In 2016 Rob Perks and I published the third edition of The Oral History Reader, a comprehensive, international anthology combining major, ‘classic’ articles with cutting-edge pieces on the theory, method and use of oral history. Twenty-seven new chapters introduce the most significant developments in oral history in the last decade to bring this invaluable text up to date, with new pieces on emotions and the senses, on crisis oral history, current thinking around traumatic memory, the impact of digital mobile technologies, and how oral history is being used in public contexts, with more international examples to draw in work from North and South America, Britain and Europe, Australasia, Asia and Africa.

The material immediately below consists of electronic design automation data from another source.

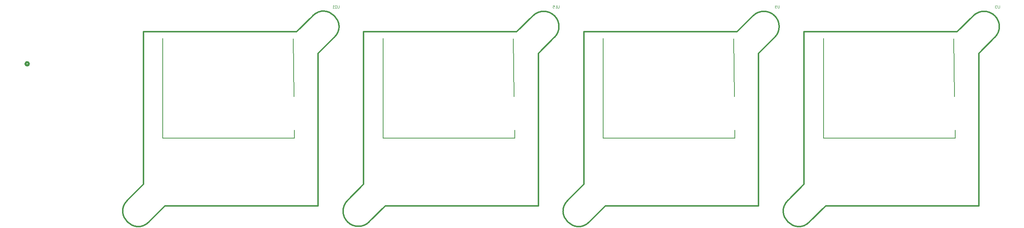
<source format=gbo>
G04*
G04 #@! TF.GenerationSoftware,Altium Limited,Altium Designer,22.1.2 (22)*
G04*
G04 Layer_Color=32896*
%FSLAX44Y44*%
%MOMM*%
G71*
G04*
G04 #@! TF.SameCoordinates,E8DC7784-5412-4491-ADA6-3D39AB0E1C33*
G04*
G04*
G04 #@! TF.FilePolarity,Positive*
G04*
G01*
G75*
%ADD10C,0.3000*%
%ADD11C,0.5080*%
%ADD19C,0.1000*%
%ADD126C,0.1270*%
D10*
X303100Y142825D02*
G03*
X352688Y93419I24794J-24703D01*
G01*
X776861Y517592D02*
G03*
X727455Y567180I-24703J24794D01*
G01*
X807199Y142825D02*
G03*
X856788Y93419I24794J-24703D01*
G01*
X1280961Y517592D02*
G03*
X1231554Y567180I-24703J24794D01*
G01*
X1311299Y142825D02*
G03*
X1360887Y93419I24794J-24703D01*
G01*
X1785060Y517592D02*
G03*
X1735654Y567180I-24703J24794D01*
G01*
X1815398Y142825D02*
G03*
X1864986Y93419I24794J-24703D01*
G01*
X2289160Y517592D02*
G03*
X2239753Y567180I-24703J24794D01*
G01*
X740004Y130276D02*
Y480869D01*
X352688Y93418D02*
X389411Y130276D01*
X740004D01*
X303100Y142825D02*
X340004Y179865D01*
Y530276D02*
X690415D01*
X727455Y567180D01*
X740004Y480869D02*
X776861Y517592D01*
X340004Y179865D02*
Y530276D01*
X1244103Y130276D02*
Y480869D01*
X856788Y93418D02*
X893510Y130276D01*
X1244103D01*
X807199Y142825D02*
X844103Y179865D01*
Y530276D02*
X1194515D01*
X1231554Y567180D01*
X1244103Y480869D02*
X1280961Y517592D01*
X844103Y179865D02*
Y530276D01*
X1748203Y130276D02*
Y480869D01*
X1360887Y93418D02*
X1397609Y130276D01*
X1748203D01*
X1311299Y142825D02*
X1348203Y179865D01*
Y530276D02*
X1698614D01*
X1735654Y567180D01*
X1748203Y480869D02*
X1785060Y517592D01*
X1348203Y179865D02*
Y530276D01*
X2252302Y130276D02*
Y480869D01*
X1864986Y93418D02*
X1901709Y130276D01*
X2252302D01*
X1815398Y142825D02*
X1852302Y179865D01*
Y530276D02*
X2202713D01*
X2239753Y567180D01*
X2252302Y480869D02*
X2289160Y517592D01*
X1852302Y179865D02*
Y530276D01*
D11*
X77500Y456720D02*
G03*
X77500Y456720I-3810J0D01*
G01*
D19*
X787654Y590960D02*
Y585962D01*
X786654Y584962D01*
X784655D01*
X783655Y585962D01*
Y590960D01*
X777657Y584962D02*
X781656D01*
X777657Y588961D01*
Y589960D01*
X778657Y590960D01*
X780656D01*
X781656Y589960D01*
X775658Y584962D02*
X773659D01*
X774658D01*
Y590960D01*
X775658Y589960D01*
X1291844Y590960D02*
Y585962D01*
X1290844Y584962D01*
X1288845D01*
X1287845Y585962D01*
Y590960D01*
X1285846Y584962D02*
X1283846D01*
X1284846D01*
Y590960D01*
X1285846Y589960D01*
X1276849Y590960D02*
X1280847D01*
Y587961D01*
X1278848Y588961D01*
X1277849D01*
X1276849Y587961D01*
Y585962D01*
X1277849Y584962D01*
X1279848D01*
X1280847Y585962D01*
X1795780Y590960D02*
Y585962D01*
X1794780Y584962D01*
X1792781D01*
X1791781Y585962D01*
Y590960D01*
X1789782Y585962D02*
X1788782Y584962D01*
X1786783D01*
X1785783Y585962D01*
Y589960D01*
X1786783Y590960D01*
X1788782D01*
X1789782Y589960D01*
Y588961D01*
X1788782Y587961D01*
X1785783D01*
X2299970Y590960D02*
Y585962D01*
X2298970Y584962D01*
X2296971D01*
X2295971Y585962D01*
Y590960D01*
X2293972Y589960D02*
X2292972Y590960D01*
X2290973D01*
X2289973Y589960D01*
Y588961D01*
X2290973Y587961D01*
X2291973D01*
X2290973D01*
X2289973Y586961D01*
Y585962D01*
X2290973Y584962D01*
X2292972D01*
X2293972Y585962D01*
D126*
X685818Y285992D02*
Y304604D01*
X384398Y285992D02*
X685818D01*
X384398D02*
Y315798D01*
X682770Y514858D02*
X684548Y381254D01*
X384398Y315230D02*
Y515230D01*
X1189917Y285992D02*
Y304604D01*
X888497Y285992D02*
X1189917D01*
X888497D02*
Y315798D01*
X1186869Y514858D02*
X1188647Y381254D01*
X888497Y315230D02*
Y515230D01*
X1694017Y285992D02*
Y304604D01*
X1392597Y285992D02*
X1694017D01*
X1392597D02*
Y315798D01*
X1690969Y514858D02*
X1692747Y381254D01*
X1392597Y315230D02*
Y515230D01*
X2198116Y285992D02*
Y304604D01*
X1896696Y285992D02*
X2198116D01*
X1896696D02*
Y315798D01*
X2195068Y514858D02*
X2196846Y381254D01*
X1896696Y315230D02*
Y515230D01*
M02*

</source>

The past never alters but history and memory change all the time. Thirty years after I conducted interviews with Australian WWI veterans, and 20 years after Anzac Memories: Living with the Legend was first published, in 2013 I published a new edition with three new chapters. You can read online this review of Anzac Memories by historian Joan Beaumont, or listen to the ABC Hindsight documentary about the new edition. In the new edition I return to a family war history that I could not write about twenty years ago because of the stigma of war and mental illness, and I use newly-released Repatriation files to question my earlier account of veterans’ post-war lives and memories and to think afresh about war and memory. My Age newspaper article ‘Healing Histories’ is based on that family history, as is the radio documentary I scripted, ‘Anzac Memories Revisited: Searching for Hector Thomson’. In the new edition I also explore how the Anzac legend has transformed over the past quarter century, how a ‘post-memory’ of the Great War creates new challenges and opportunities for making sense of the national past, and how veterans’ war memories can still challenge and complicate national mythologies. See also my recent article ‘Anzac Memories Revisited: Trauma, Memory and Oral History’, Oral History Review 42, 1, 2015, pp 1-29 (winner, History Article Award, Victorian Community History Awards, 2015). 

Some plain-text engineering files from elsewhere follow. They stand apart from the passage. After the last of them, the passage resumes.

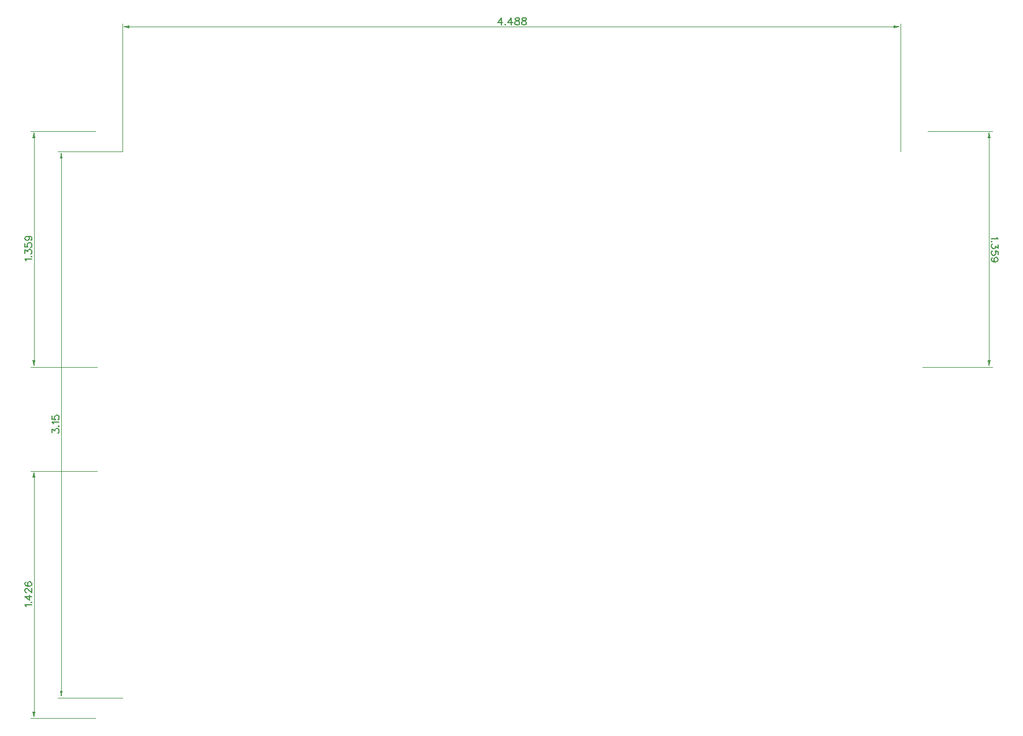
<source format=gbr>
G04 DipTrace 3.3.1.3*
G04 TopDimension.gbr*
%MOIN*%
G04 #@! TF.FileFunction,Drawing,Top*
G04 #@! TF.Part,Single*
%ADD13C,0.001378*%
%ADD71C,0.006176*%
%FSLAX26Y26*%
G04*
G70*
G90*
G75*
G01*
G04 TopDimension*
%LPD*%
X551480Y3661717D2*
D13*
Y4400299D1*
X5039669Y3661717D2*
Y4400299D1*
X2795575Y4380614D2*
X590850D1*
G36*
X551480D2*
X590850Y4388488D1*
Y4372740D1*
X551480Y4380614D1*
G37*
X2795575D2*
D13*
X5000299D1*
G36*
X5039669D2*
X5000299Y4372740D1*
Y4388488D1*
X5039669Y4380614D1*
G37*
X551480Y3661717D2*
D13*
X177465D1*
X551480Y512110D2*
X177465D1*
X197150Y2086913D2*
Y3622346D1*
G36*
Y3661717D2*
X205024Y3622346D1*
X189276D1*
X197150Y3661717D1*
G37*
Y2086913D2*
D13*
Y551480D1*
G36*
Y512110D2*
X189276Y551480D1*
X205024D1*
X197150Y512110D1*
G37*
X394000Y3779827D2*
D13*
X19984D1*
X403055Y2420350D2*
X19984D1*
X39669Y3100089D2*
Y3740457D1*
G36*
Y3779827D2*
X47543Y3740457D1*
X31795D1*
X39669Y3779827D1*
G37*
Y3100089D2*
D13*
Y2459720D1*
G36*
Y2420350D2*
X31795Y2459720D1*
X47543D1*
X39669Y2420350D1*
G37*
X394000Y394000D2*
D13*
X19984D1*
X403055Y1820406D2*
X19984D1*
X39669Y1107203D2*
Y433370D1*
G36*
Y394000D2*
X31795Y433370D1*
X47543D1*
X39669Y394000D1*
G37*
Y1107203D2*
D13*
Y1781035D1*
G36*
Y1820406D2*
X47543Y1781035D1*
X31795D1*
X39669Y1820406D1*
G37*
X5197150Y3779827D2*
D13*
X5571165D1*
X5168411Y2420350D2*
X5571165D1*
X5551480Y3100089D2*
Y3740457D1*
G36*
Y3779827D2*
X5559354Y3740457D1*
X5543606D1*
X5551480Y3779827D1*
G37*
Y3100089D2*
D13*
Y2459720D1*
G36*
Y2420350D2*
X5543606Y2459720D1*
X5559354D1*
X5551480Y2420350D1*
G37*
X2735735Y4392825D2*
D71*
Y4432973D1*
X2716590Y4406222D1*
X2745286D1*
X2759539Y4396672D2*
X2757637Y4394726D1*
X2759539Y4392825D1*
X2761484Y4394726D1*
X2759539Y4396672D1*
X2792981Y4392825D2*
Y4432973D1*
X2773836Y4406222D1*
X2802532D1*
X2824433Y4432973D2*
X2818730Y4431071D1*
X2816784Y4427269D1*
Y4423422D1*
X2818730Y4419620D1*
X2822532Y4417674D1*
X2830182Y4415773D1*
X2835930Y4413872D1*
X2839732Y4410025D1*
X2841633Y4406222D1*
Y4400474D1*
X2839732Y4396672D1*
X2837831Y4394726D1*
X2832083Y4392825D1*
X2824433D1*
X2818730Y4394726D1*
X2816784Y4396672D1*
X2814883Y4400474D1*
Y4406222D1*
X2816784Y4410025D1*
X2820631Y4413872D1*
X2826335Y4415773D1*
X2833984Y4417674D1*
X2837831Y4419620D1*
X2839732Y4423422D1*
Y4427269D1*
X2837831Y4431071D1*
X2832083Y4432973D1*
X2824433D1*
X2863535D2*
X2857832Y4431071D1*
X2855886Y4427269D1*
Y4423422D1*
X2857832Y4419620D1*
X2861634Y4417674D1*
X2869283Y4415773D1*
X2875031Y4413872D1*
X2878834Y4410025D1*
X2880735Y4406222D1*
Y4400474D1*
X2878834Y4396672D1*
X2876933Y4394726D1*
X2871185Y4392825D1*
X2863535D1*
X2857832Y4394726D1*
X2855886Y4396672D1*
X2853985Y4400474D1*
Y4406222D1*
X2855886Y4410025D1*
X2859733Y4413872D1*
X2865437Y4415773D1*
X2873086Y4417674D1*
X2876933Y4419620D1*
X2878834Y4423422D1*
Y4427269D1*
X2876933Y4431071D1*
X2871185Y4432973D1*
X2863535D1*
X144791Y2041805D2*
Y2062808D1*
X160090Y2051356D1*
Y2057104D1*
X161991Y2060907D1*
X163892Y2062808D1*
X169640Y2064753D1*
X173443D1*
X179191Y2062808D1*
X183038Y2059005D1*
X184939Y2053257D1*
Y2047509D1*
X183038Y2041805D1*
X181092Y2039904D1*
X177290Y2037959D1*
X181092Y2079006D2*
X183038Y2077105D1*
X184939Y2079006D1*
X183038Y2080952D1*
X181092Y2079006D1*
X152440Y2093303D2*
X150495Y2097150D1*
X144791Y2102898D1*
X184939D1*
X144791Y2138197D2*
Y2119096D1*
X161991Y2117195D1*
X160090Y2119096D1*
X158144Y2124844D1*
Y2130548D1*
X160090Y2136296D1*
X163892Y2140143D1*
X169640Y2142044D1*
X173443D1*
X179191Y2140143D1*
X183038Y2136296D1*
X184939Y2130548D1*
Y2124844D1*
X183038Y2119096D1*
X181092Y2117195D1*
X177290Y2115249D1*
X-5040Y3032511D2*
X-6985Y3036358D1*
X-12689Y3042106D1*
X27459D1*
X23612Y3056359D2*
X25557Y3054458D1*
X27459Y3056359D1*
X25557Y3058304D1*
X23612Y3056359D1*
X-12689Y3074503D2*
Y3095505D1*
X2609Y3084053D1*
Y3089801D1*
X4511Y3093604D1*
X6412Y3095505D1*
X12160Y3097451D1*
X15962D1*
X21711Y3095505D1*
X25557Y3091702D1*
X27459Y3085954D1*
Y3080206D1*
X25557Y3074503D1*
X23612Y3072601D1*
X19809Y3070656D1*
X-12689Y3132750D2*
Y3113649D1*
X4511Y3111747D1*
X2609Y3113649D1*
X664Y3119397D1*
Y3125101D1*
X2609Y3130849D1*
X6412Y3134695D1*
X12160Y3136597D1*
X15962D1*
X21711Y3134695D1*
X25557Y3130849D1*
X27459Y3125101D1*
Y3119397D1*
X25557Y3113649D1*
X23612Y3111747D1*
X19809Y3109802D1*
X664Y3173841D2*
X6412Y3171896D1*
X10259Y3168093D1*
X12160Y3162345D1*
Y3160444D1*
X10259Y3154696D1*
X6412Y3150893D1*
X664Y3148948D1*
X-1237D1*
X-6985Y3150893D1*
X-10788Y3154696D1*
X-12689Y3160444D1*
Y3162345D1*
X-10788Y3168093D1*
X-6985Y3171896D1*
X664Y3173841D1*
X10259D1*
X19809Y3171896D1*
X25557Y3168093D1*
X27459Y3162345D1*
Y3158543D1*
X25557Y3152795D1*
X21711Y3150893D1*
X-5040Y1038697D2*
X-6985Y1042544D1*
X-12689Y1048292D1*
X27459D1*
X23612Y1062545D2*
X25557Y1060643D1*
X27459Y1062545D1*
X25557Y1064490D1*
X23612Y1062545D1*
X27459Y1095987D2*
X-12689D1*
X14061Y1076841D1*
Y1105537D1*
X-3139Y1119834D2*
X-5040D1*
X-8887Y1121736D1*
X-10788Y1123637D1*
X-12689Y1127484D1*
Y1135133D1*
X-10788Y1138935D1*
X-8887Y1140837D1*
X-5040Y1142782D1*
X-1237D1*
X2609Y1140837D1*
X8313Y1137034D1*
X27459Y1117889D1*
Y1144683D1*
X-6985Y1179983D2*
X-10788Y1178082D1*
X-12689Y1172333D1*
Y1168531D1*
X-10788Y1162783D1*
X-5040Y1158936D1*
X4511Y1157035D1*
X14061D1*
X21711Y1158936D1*
X25557Y1162783D1*
X27459Y1168531D1*
Y1170432D1*
X25557Y1176136D1*
X21711Y1179983D1*
X15962Y1181884D1*
X14061D1*
X8313Y1179983D1*
X4511Y1176136D1*
X2609Y1170432D1*
Y1168531D1*
X4511Y1162783D1*
X8313Y1158936D1*
X14061Y1157035D1*
X5596190Y3167666D2*
X5598135Y3163819D1*
X5603839Y3158071D1*
X5563691D1*
X5567538Y3143818D2*
X5565592Y3145719D1*
X5563691Y3143818D1*
X5565592Y3141873D1*
X5567538Y3143818D1*
X5603839Y3125675D2*
Y3104672D1*
X5588540Y3116124D1*
Y3110376D1*
X5586639Y3106573D1*
X5584738Y3104672D1*
X5578990Y3102727D1*
X5575187D1*
X5569439Y3104672D1*
X5565592Y3108475D1*
X5563691Y3114223D1*
Y3119971D1*
X5565592Y3125675D1*
X5567538Y3127576D1*
X5571340Y3129521D1*
X5603839Y3067427D2*
Y3086529D1*
X5586639Y3088430D1*
X5588540Y3086529D1*
X5590486Y3080780D1*
Y3075077D1*
X5588540Y3069329D1*
X5584738Y3065482D1*
X5578990Y3063581D1*
X5575187D1*
X5569439Y3065482D1*
X5565592Y3069329D1*
X5563691Y3075077D1*
Y3080780D1*
X5565592Y3086529D1*
X5567538Y3088430D1*
X5571340Y3090375D1*
X5590486Y3026336D2*
X5584738Y3028281D1*
X5580891Y3032084D1*
X5578990Y3037832D1*
Y3039733D1*
X5580891Y3045481D1*
X5584738Y3049284D1*
X5590486Y3051229D1*
X5592387D1*
X5598135Y3049284D1*
X5601938Y3045481D1*
X5603839Y3039733D1*
Y3037832D1*
X5601938Y3032084D1*
X5598135Y3028281D1*
X5590486Y3026336D1*
X5580891D1*
X5571340Y3028281D1*
X5565592Y3032084D1*
X5563691Y3037832D1*
Y3041634D1*
X5565592Y3047382D1*
X5569439Y3049284D1*
M02*

</source>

My 2011 book Moving Stories: an intimate history of four women across two countries ), (awarded the United States Oral History Association Book Award, International category, 2012 ) explores the lives of four British women who emigrated to Australia in the 1950s and 1960s, drawing upon a rich archive of letters, journals, autobiographical writing, oral history interviews and photographs. These life story documents offer detailed and intimate evidence about events and experiences, and changing relationships, attitudes and feelings, as these four women negotiated their wartime and postwar lives through migration and in the context of dramatically shifting roles and expectations for women in each country. Though migration is the connecting thread in all four lives, this project was not only about migration. Precisely because these women were migrants they recorded their lives in the letters and photographs they sent home, and because they wanted to describe, compare and explain their new life in Australia, they photographed and wrote about aspects of everyday life and women’s experience that are often lost to history. In he second part of Moving Stories I explore how people narrate their lives and identities through letters, photos and memory. My article “A moving history: how personal stories illuminate the past” is on The Conversation. You can hear me talk about Moving Stories in a National Museum of Australia lecture and on ABC Radio National Life Matters.

In 2011 I also edited the book Oral History and Photography (Palgrave, NewYork, 2011), with Professor Alexander Freund from the University of Winnipeg in Canada.